With a senator in charge at the agency, there will be peace and harmony in the land. Our politicians and their allies in the corporate world will no longer don the garb of anxiety as they go about their legitimate businesses. The wealthy, among who are distinguished senators are privileged to be counted, will be free to spend their hard-earned cash, which those who will never understand how these things work, will continue to refer scornfully to as loot. Did they carry any gun or dynamite to tear down the treasury?
The Executive will no longer worry about those frivolities that we see as essential elements of governance. Newspapers will no longer report arrests of prominent citizens and salaciously sleazy stories. In other words, there will no longer be media trials of our best, big and bright men, many of whom have been hauled before the courts just because they have had the chance to serve us. We will not have to spend scarce foreign exchange on handcuffs. There will be few litigations and we will not need to explain the difference between prosecution and persecution and stealing and corruption.
The cash pumped into investigation and awareness campaigns will be saved for other matters of national importance, such as the revival of the cassava bread project that held so much promise until it got to the point of delivery. Even at the Presidential Villa where it made its tasty debut, the loaf has been shoved off the breakfast table.
Pardon the slight diversion. I return to the matter of the battle for EFCC chair.
What is more, with a senator in charge, it will be easier for the EFCC Act to be amended so that all those powers can be re-examined to give the organization a human face.
Those fellows who are impervious to change – and reason – and for whom obstinacy has become an incurable disease may want to recall that a former senator once spoke of how he surveyed the huge chamber, shook his head and said it was filled up with people he had either arrested or locked up for one crime or the other. So what? That was an old Senate; this is the Eighth Senate.

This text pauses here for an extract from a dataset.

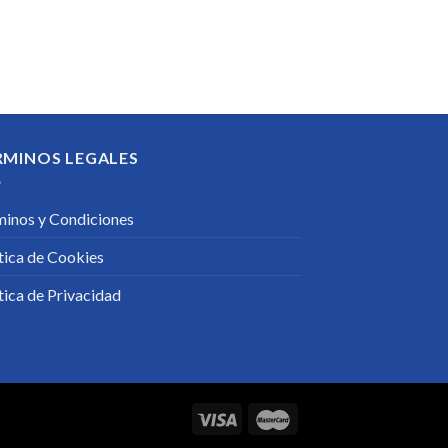
RMINOS LEGALES
minos y Condiciones
tica de Cookies
tica de Privacidad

Besides, they may claim that corruption is fighting back. How? Isn’t that a cliché? And if it is fighting back, is that not to be expected? Aren’t some of our compatriots already singing “bring back our corruption”, comparing what they describe as good old days of abundance and these days of recession?”
If a senator heads the EFCC, he will at least ask the authorities who the landlords of his apartment are, even if the government procured the facility. How much rent was paid? How much did the furnishing, including the door mat, cost? Is it local or imported? Who made the furniture? What of the kitchen utensils? The cutlery? The dishes? Are they imported ? Were they procured, purchased or obtained or bought? Who got the contract? Or was it direct labour? Of what fabric are the window blinds made? Imported ? Local?
Being conversant with the law and its workings, a distinguished senator will ask all these questions – and more – so as not to be a liability to the war against corruption when he gets this all-important job.
Some names have come up as being tipped for the job. Commissioner of Police Zakari Biu (retd.). Remember Biu – the scourge of many a journalist and activists, who the late Gen. Sani Abacha (of fearful memory), used to scourge his regime’s opponents, including members of NADECO? Biu,the one who retired into obscurity after getting into trouble when Boko Haram kingpin Kabiru Sokoto escaped from custody; remember him? There are also Comptroller-General of Customs Hamid Ali, a retired Colonel, Assistant Inspector-General (AIG) Amodu Ali (retd.) and pioneer EFCC Chair Nuhu Ribadu.
As if to join the race and prove bookmakers right, just three days after Magu’s rejection by the Senate, a senator stepped up his own self-imposed anti- corruption war. He issued a two-page advertorial in national newspapers, urging the citizenry to support Buhari to win the war.
And those fellows who will never believe in change, let alone give anybody a chance, began to gossip, grinning from ear to ear and whispering: “Is Buruji Kashamu also among the warriors?”